> _Problem description_
Pick out every line in the items below that contains the word "Systems", matching case exactly.

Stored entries

++++

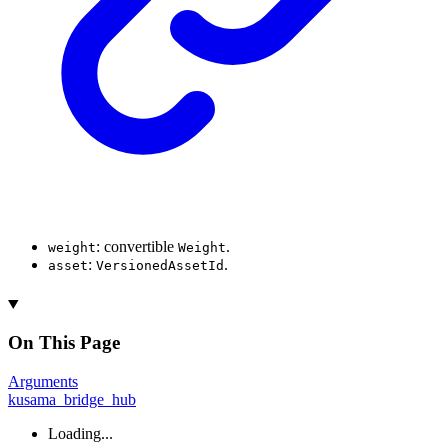
: convertible
.
weight
Weight
:
.
asset
VersionedAssetId
On This Page
Arguments
kusama_bridge_hub
Loading...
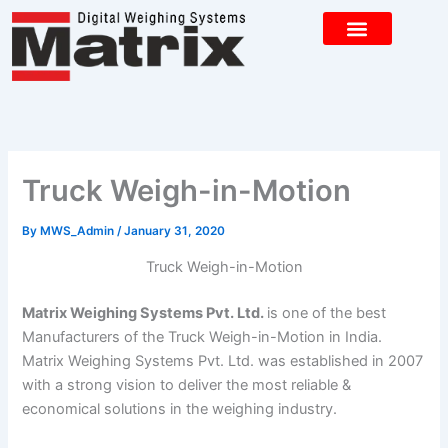
Skip
to
content
CONTACT US
Truck Weigh-in-Motion
By
MWS_Admin
/
January 31, 2020
Truck Weigh-in-Motion
Matrix Weighing Systems Pvt. Ltd.
is one of the best
Manufacturers of the Truck Weigh-in-Motion in India.
Matrix Weighing Systems Pvt. Ltd. was established in 2007
with a strong vision to deliver the most reliable &
economical solutions in the weighing industry.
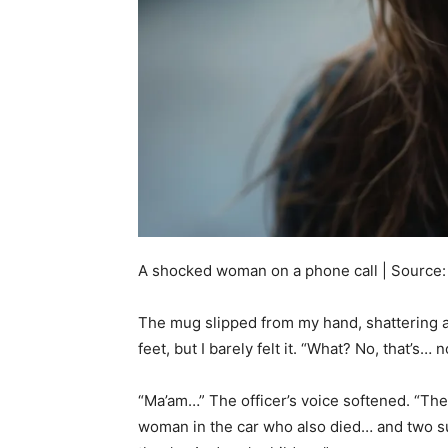
A shocked woman on a phone call | Source:
The mug slipped from my hand, shattering a
feet, but I barely felt it. “What? No, that’s
“Ma’am…” The officer’s voice softened. “Th
woman in the car who also died… and two su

++++

> _Exercise response_
Matrix Weighing Systems Pvt. Ltd.
Matrix Weighing Systems Pvt. Ltd. was established in 2007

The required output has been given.